Perda de mandato

“Consulta. Eleição 2004. Prefeito reeleito. Município desmembrado. Candidatura no município de origem. Domicílio eleitoral. Conseqüências. Diversidade de hipóteses para a formulação. Não conhecida.” NE: “[...] Os prejuízos advindos da transferência de domicílio do ­prefeito durante o mandato não é matéria da competência da Justiça Eleitoral. [...]”
(Res. nº 21.534, de 14.10.2003, rel. Min. Peçanha Martins.)  

 

“Consulta. Prefeito que pretende candidatar-se ao mesmo cargo em município vizinho. Transferência de domicílio. Perda de mandato. Matéria constitucional. Não-conhecimento.”
(Res. nº 21.502, de 16.9.2003, rel. Min. Fernando Neves.)  

 

“Consulta. Duplicidade de domicílio eleitoral. Possíveis conseqüências não constituem matéria a ser apreciada pela Justiça Eleitoral. Precedentes. [...] A teor de precedentes desta Corte, não se conhece da consulta versando sobre possíveis conseqüências que possam resultar da eventual ocorrência de duplicidade de domicílio eleitoral. [...]” NE: Candidatura de prefeito em município diverso. Decidiu-se que “[...] Partindo-se das acertadas premissas postas pelo consulente, de que o candidato deve possuir domicílio eleitoral na respectiva circunscrição há pelo menos um ano antes do pleito (Lei nº 9.504/97, art. 9º, caput) e sujeitar-se, no caso em tela, ao prazo mínimo de desincompatibilização de seis meses – também antes das eleições (art. 14, § 6º, da CF/88) –, a questão relativa, especificamente, às possíveis conseqüências decorrentes da aventada ‘duplicidade de domicílio' não constitui matéria a ser apreciada no âmbito da Justiça Eleitoral. [...]”
(Res. nº 21.478, de 28.8.2003, rel.

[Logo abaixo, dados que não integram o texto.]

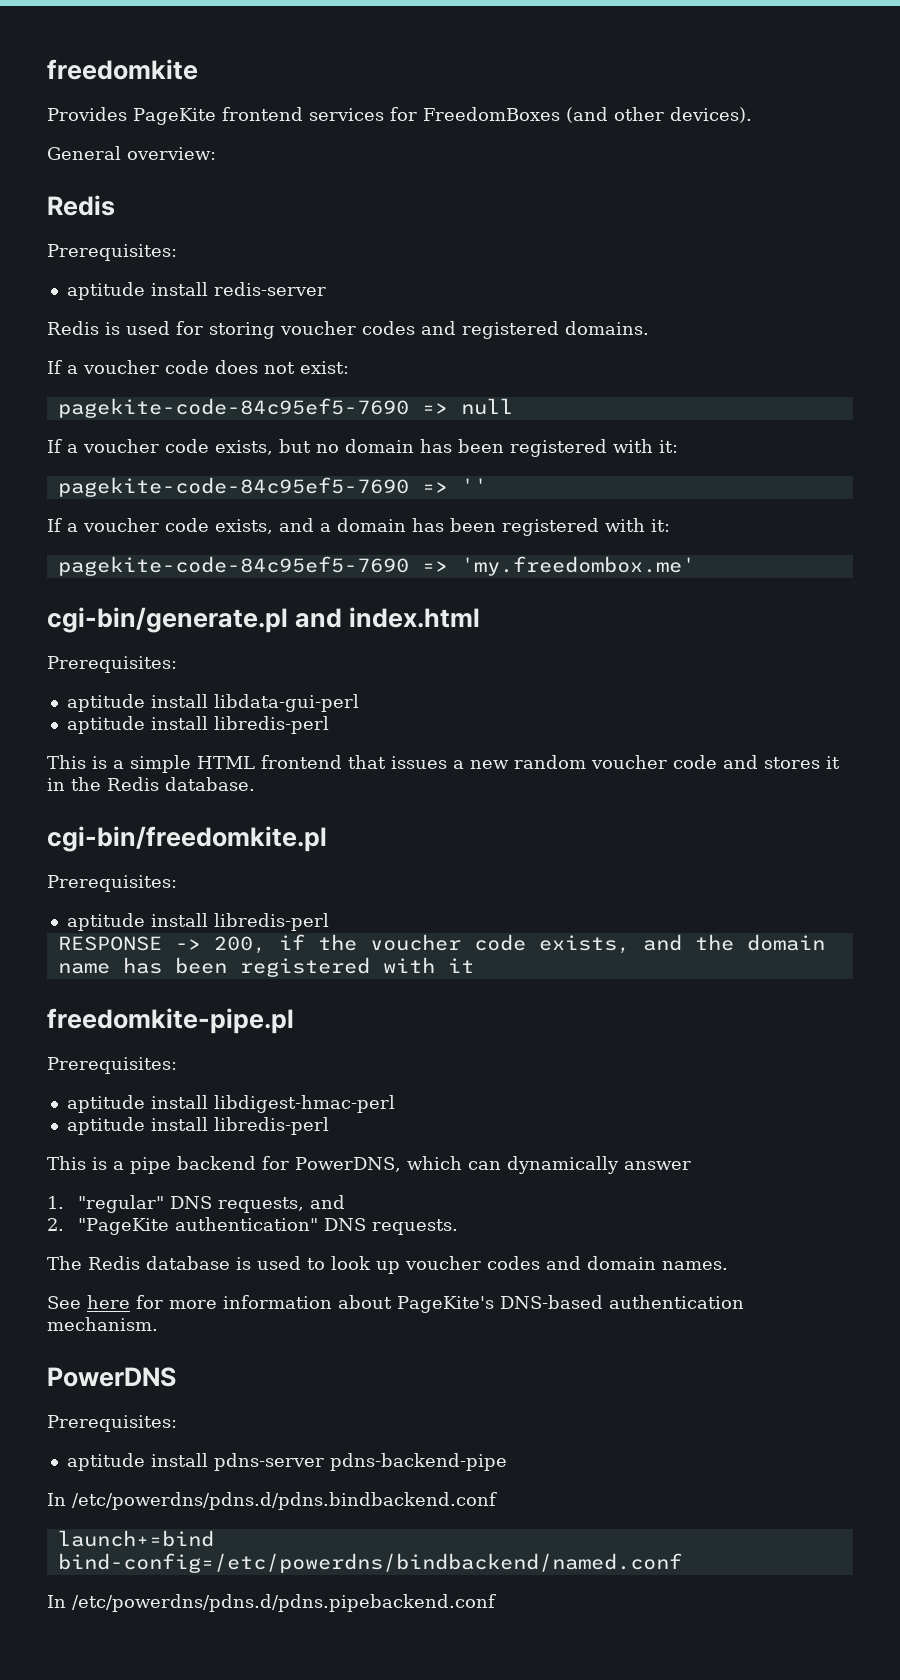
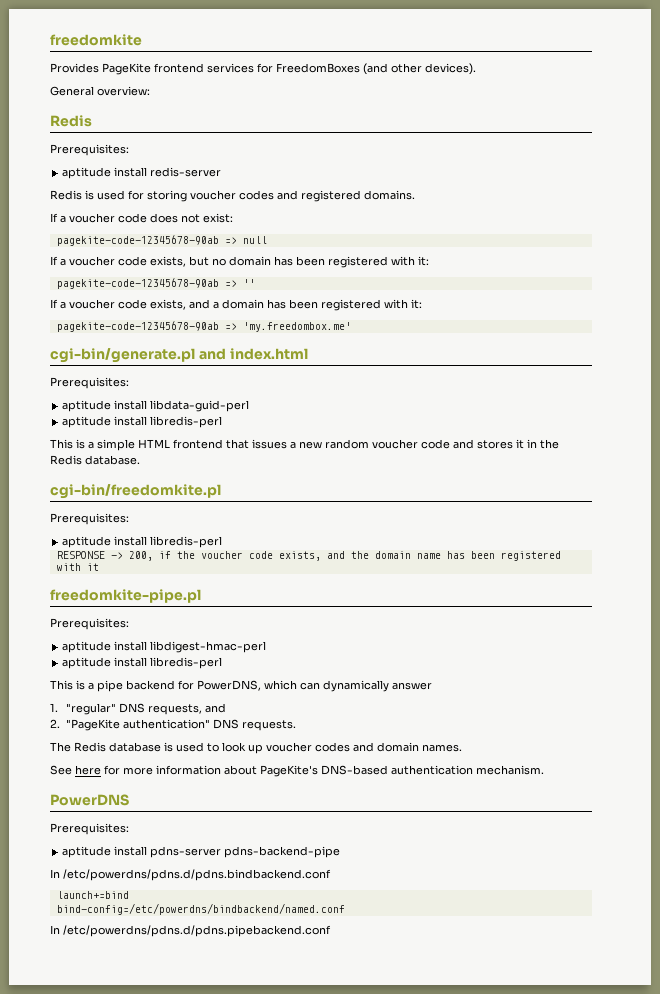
[57,398,409,418] pagekite-code-84c95ef5-7690 -> [56,235,219,246] pagekite-code-12345678-90ab
[57,477,409,497] pagekite-code-84c95ef5-7690 -> [56,278,219,289] pagekite-code-12345678-90ab
[57,556,409,576] pagekite-code-84c95ef5-7690 -> [56,321,219,332] pagekite-code-12345678-90ab
[213,694,359,712] libdata-gui-perl -> [150,400,250,412] libdata-guid-perl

Min. Barros Monteiro.)  

 

“Consulta. Prefeito municipal. Outro município. Eleição. Período subseqüente. Afastamento. Município desmembrado. Burla à regra da reeleição. Impossibilidade. Domicílio eleitoral. Inscrição eleitoral. Transferência. Esposa. Mesmo cargo. Cargo diverso. [...] 3. Prefeito em exercício pode transferir o seu domicílio eleitoral para outra comarca. As eventuais conseqüências que esse ato possa acarretar não são examinadas pela Justiça Eleitoral. [...]”
(Res. nº 21.297, de 12.11.2002, rel. Min. Fernando Neves.)  

 

“[...] IV – Não é da Justiça Eleitoral – segundo a jurisprudência do Supremo Tribunal – decidir sobre a perda de mandato eletivo por fato superveniente à diplomação: não cabe, assim, conhecer da consulta a respeito de ser ou não causa da perda do mandato de senador por um estado a transferência do domicílio eleitoral para outro.”
(Res. nº 20.864, de 11.9.2001, rel. Min. Sepúlveda Pertence.)  

 

“Domicílio eleitoral. Transferência. Candidatura ao mesmo cargo no novo domicílio. Possibilidade. Perda de mandato. Matéria constitucional. Não-conhecimento. 1. O detentor de mandato eletivo que transferiu seu domicílio eleitoral para outra unidade da Federação pode ser candidato para o mesmo cargo pelo seu novo domicílio. Precedentes. 2. Não se conhece de consulta que versa sobre matéria constitucional e não eleitoral.”